* **The task**: Using the material below, count the lines that contain the word "manifest" and report the number only.

*** Material provided ***

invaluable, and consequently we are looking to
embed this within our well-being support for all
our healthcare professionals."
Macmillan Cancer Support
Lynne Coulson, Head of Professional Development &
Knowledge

***
*** Material provided ***

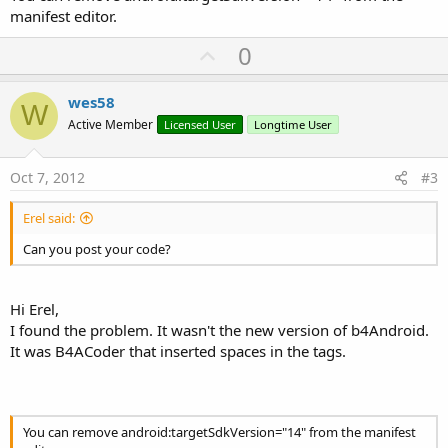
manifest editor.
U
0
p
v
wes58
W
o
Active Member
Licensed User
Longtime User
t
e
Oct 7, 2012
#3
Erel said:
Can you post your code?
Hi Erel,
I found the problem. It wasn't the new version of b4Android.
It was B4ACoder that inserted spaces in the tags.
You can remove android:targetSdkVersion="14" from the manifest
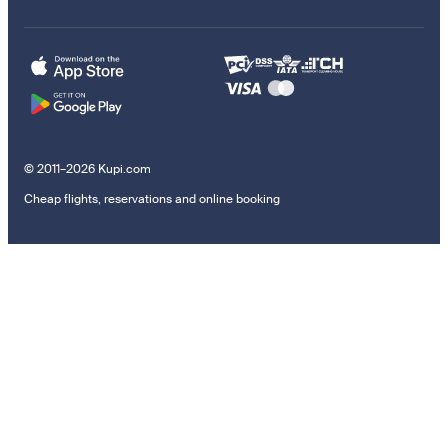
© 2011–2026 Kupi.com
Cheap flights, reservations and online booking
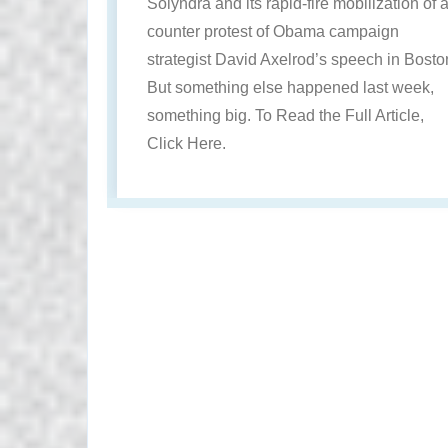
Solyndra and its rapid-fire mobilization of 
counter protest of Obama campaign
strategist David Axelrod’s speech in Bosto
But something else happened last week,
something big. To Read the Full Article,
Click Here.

***

* **Exercise result**: 2